I am having so many rewards and they have not even been registering. I have lost count of the lunches or nice meals I am having and small things like buying sweets and drinks. Usually I only do those kind of things around Payday and live on basics for the rest of the month due to excessive gambling.
Day 37
I dropped my nice phone and thought I heard a crack. Before I even looked down at the screen I had decided I should gamble if the screen was smashed in order to fund purchase of a new phone. Pathetic. Luckily no cracks in screen. I hope this was just a fleeting thought and I would not have gambled.
Day 39
As it was a big racing day today, I knew I would be tempted to have a bet but I managed to stop myself from going into a bookmakers or even looking through the window. However, I did check the racing pages on my mobile when I knew the big race was over. I need to stop showing an interest in racing as it can only lead to gambling. Out of all the runners in the race I didnt recognise a single one since I have not gambled too much in the last year.
Day 40
No more treats. Shopping is getting quite expensive. Not as expensive as my gambling habit but its getting there. Not too much on my needs list. Only things I want. I need to stop wanting things that I do not need. I cannot affort all of the things on my list and I start thinking gambling might get me them. Gambling will only get me into financial difficulty. Secondly, I am still unemployed and I need to start being frugal with my money.

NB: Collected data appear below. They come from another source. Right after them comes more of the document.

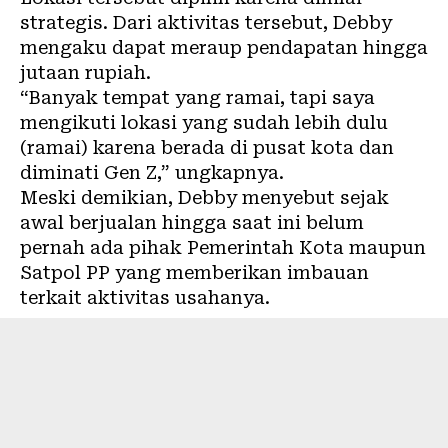
strategis. Dari aktivitas tersebut, Debby
mengaku dapat meraup pendapatan hingga
jutaan rupiah.
“Banyak tempat yang ramai, tapi saya
mengikuti lokasi yang sudah lebih dulu
(ramai) karena berada di pusat kota dan
diminati Gen Z,” ungkapnya.
Meski demikian, Debby menyebut sejak
awal berjualan hingga saat ini belum
pernah ada pihak Pemerintah Kota maupun
Satpol PP yang memberikan imbauan
terkait aktivitas usahanya.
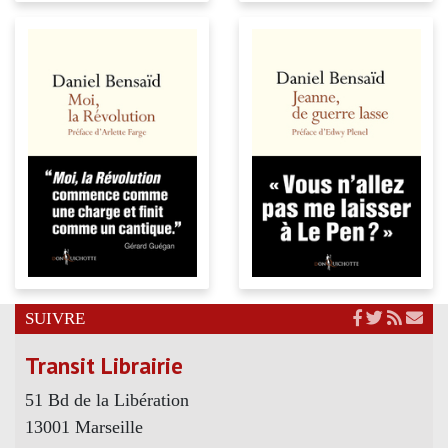
SUIVRE
Transit Librairie
51 Bd de la Libération
13001 Marseille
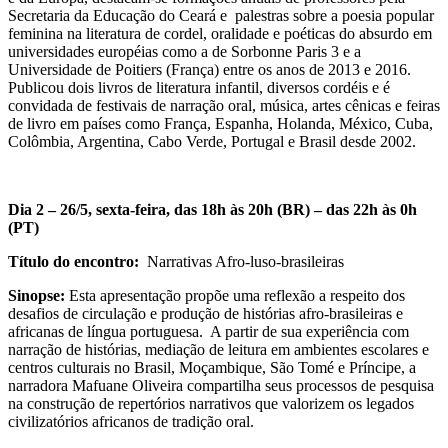
Secretaria da Educação do Ceará e palestras sobre a poesia popular
feminina na literatura de cordel, oralidade e poéticas do absurdo em
universidades européias como a de Sorbonne Paris 3 e a
Universidade de Poitiers (França) entre os anos de 2013 e 2016.
Publicou dois livros de literatura infantil, diversos cordéis e é
convidada de festivais de narração oral, música, artes cênicas e feiras
de livro em países como França, Espanha, Holanda, México, Cuba,
Colômbia, Argentina, Cabo Verde, Portugal e Brasil desde 2002.
Dia 2 – 26/5, sexta-feira, das 18h às 20h (BR) – das 22h às 0h
(PT)
Título do encontro:
Narrativas Afro-luso-brasileiras
Sinopse:
Esta apresentação propõe uma reflexão a respeito dos
desafios de circulação e produção de histórias afro-brasileiras e
africanas de língua portuguesa. A partir de sua experiência com
narração de histórias, mediação de leitura em ambientes escolares e
centros culturais no Brasil, Moçambique, São Tomé e Príncipe, a
narradora Mafuane Oliveira compartilha seus processos de pesquisa
na construção de repertórios narrativos que valorizem os legados
civilizatórios africanos de tradição oral.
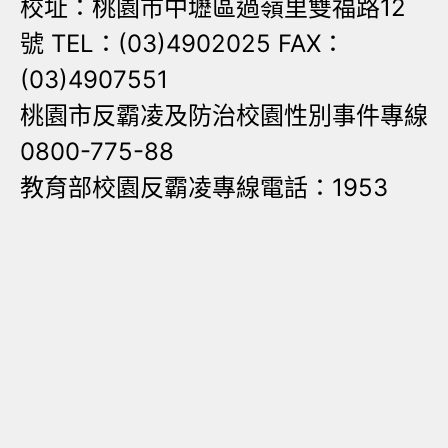
校址：桃園市中壢區過嶺里雙福路12
號 TEL：(03)4902025 FAX：
(03)4907551
桃園市反霸凌及防治校園性別事件專線
0800-775-88
教育部校園反霸凌專線電話：1953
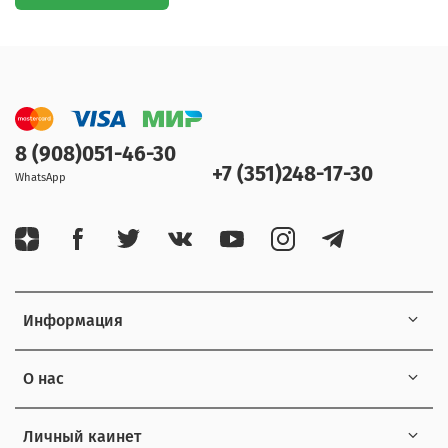
8 (908)051-46-30
+7 (351)248-17-30
WhatsApp
Информация
О нас
Личный каинет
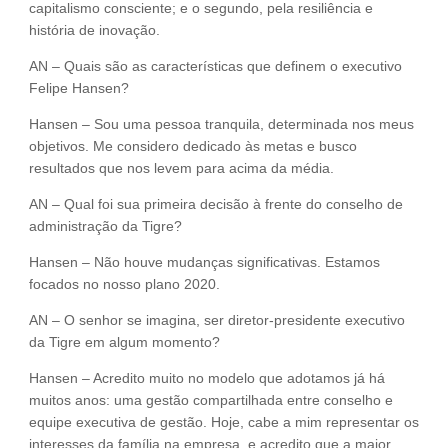
capitalismo consciente; e o segundo, pela resiliência e
história de inovação.
AN – Quais são as características que definem o executivo
Felipe Hansen?
Hansen – Sou uma pessoa tranquila, determinada nos meus
objetivos. Me considero dedicado às metas e busco
resultados que nos levem para acima da média.
AN – Qual foi sua primeira decisão à frente do conselho de
administração da Tigre?
Hansen – Não houve mudanças significativas. Estamos
focados no nosso plano 2020.
AN – O senhor se imagina, ser diretor-presidente executivo
da Tigre em algum momento?
Hansen – Acredito muito no modelo que adotamos já há
muitos anos: uma gestão compartilhada entre conselho e
equipe executiva de gestão. Hoje, cabe a mim representar os
interesses da família na empresa, e acredito que a maior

No more unnecesary spending. I can have a treat on Day 100. Unless I get a wage before then. (excluding a possible holiday I have coming up)
I kept busy today. No thoughts of gambling.
Sigh. Thoughts of gambling in last couple of hours. I think because I started looking at my upcoming finance issues. I need to get a job soon. I must get a job soon. I moved some cash to CCs again so I will not have immediate access to the money which leaves me quite low on funds and possibly in more of a mess.
I found out online that I can downgrade my current account which means I will only be allowed to make £200 in cash withdrawals per day. Not a huge difference to my current limit. I will need to think about it.